De Paolo Cognetti, éd. Stock

Face à l’existence qui ne se passe pas comme on voudrait, l’appel de la nature, de la montagne en l’occurrence, d’une vie plus rude et plus vraie, d’un rapport réel au corps et à l’environnement, sourde. Fausto y répond et part s’isoler dans un village, dans la région de ses vacances d’enfant, loin de Milan et du divorce. Il rencontre une autre solitude, Silvia, et tombe sous le charme. Mais plus que cet amour-là, c’est la relation avec la montagne, le glacier, la forêt, la nature avec un grand N qui est au cœur du roman de Paolo Cognetti. Elle est sublime, généreuse et insensible aux affres des hommes. Construit en courts chapitres, La Félicité du Loup se lit d’une traite et donne des envies d’altitude. Lumineux.

Carnets de campagne 2022

De Mathieu Sapin, Kokopello, Morgan Navarro, Dorothée de Monfreid, Louison, Lara, éd. Dargaud

Six dessinateurs unissent leurs forces, un peu comme les Avengers, pour couvrir en BD la campagne présidentielle de 2022. Ils se mettent en scène dans ce qui est, pour la plupart, leurs premiers pas sur le terrain.
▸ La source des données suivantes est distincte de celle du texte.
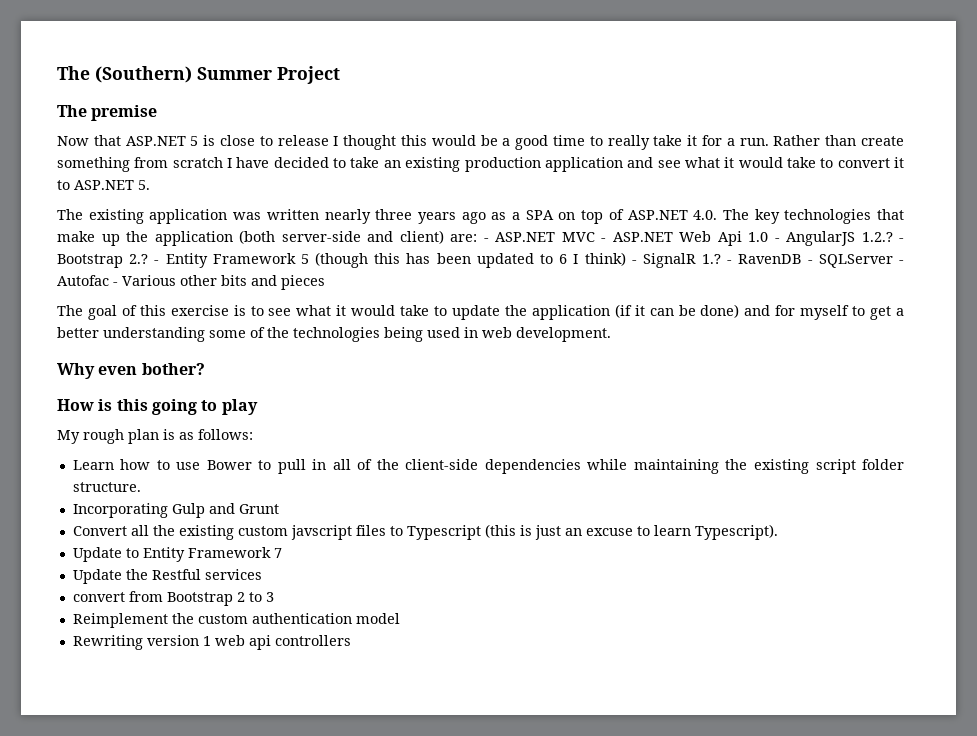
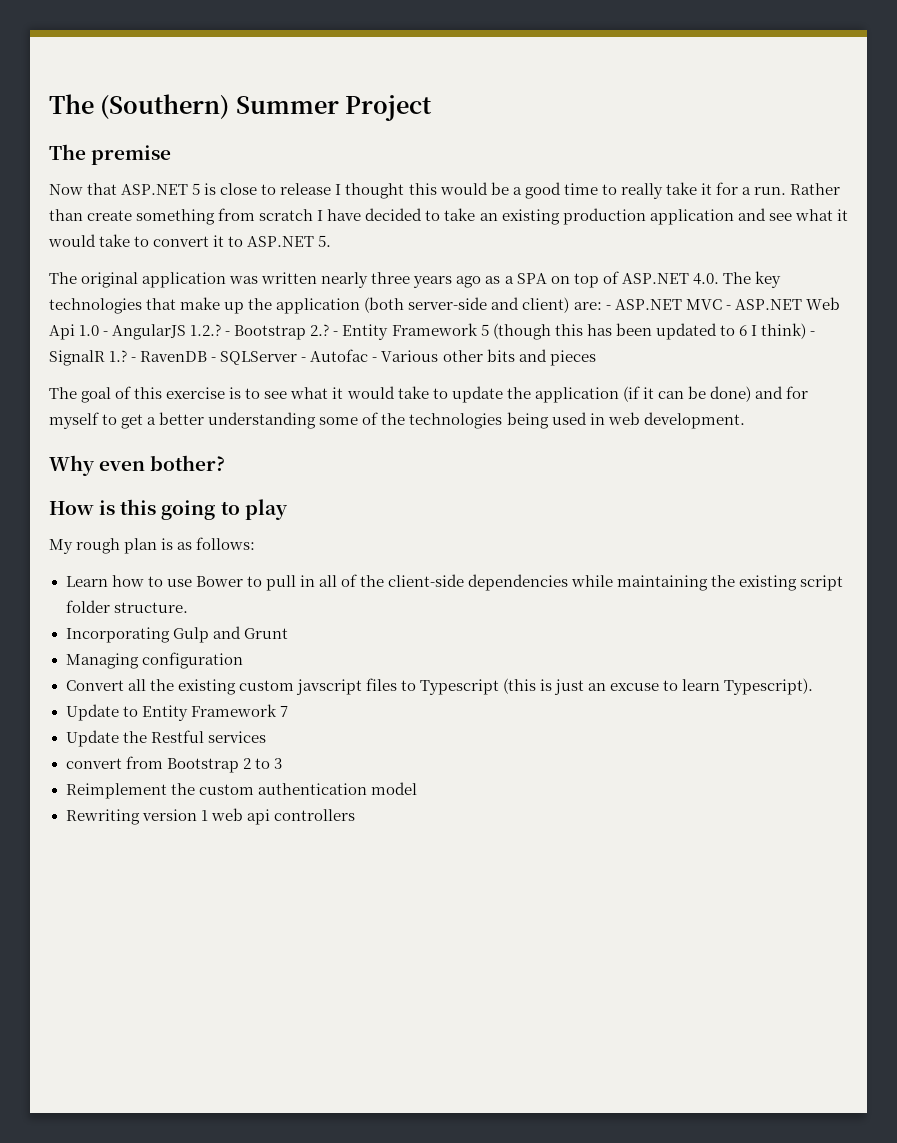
[88,209,144,224] existing -> [81,272,139,288] original
(279, 509) none -> [65,652,243,669] // Managing configuration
Voilà Louison dépitée par le flop total de la candidature Hidalgo, Lara embarqué par L’Internationale entonnée par les militants, Morgan Navarro à Saint-Cloud, chez Jean-Marie Le Pen, Mathieu Sapin qui s’agace de la non-campagne d’Emmanuel Macron, Kokopello qui se détend de son immersion chez les LR en montant dans le bus siglé Jean Lassalle… Si cette campagne présidentielle a été plutôt bizarre, en dents de scie et dédaignée par beaucoup d’électeurs, la BD apporte ce regard détaché sur la frénésie politico-médiatique, tout en livrant des moments garantis “pas vus à la télé”. Et surtout, c’est drôle !

Delta Blues

De Julien Delmaire, éd. Grasset

L’auteur qui a traîné ses guêtres partout à Grenoble cette année, ambassadeur du Printemps du Livre 2022 et en résidence à la bibliothèque municipale, fait honneur à ses talents de slameur et de poète dans ce nouveau roman. Il nous transporte le long du Mississippi, en 1932, auprès de deux jeunes Noirs que la misère n’empêche pas de s’aimer, pas plus que la présence menaçante d’un assassin fantôme et les ombres blanches du Klu Klux Klan qui rôdent. Une galerie de personnages navigue dans ce roman bercé par le tempo du blues, rythmé par l’écriture vibrante et cinglante de Julien Delmaire. Une véritable immersion.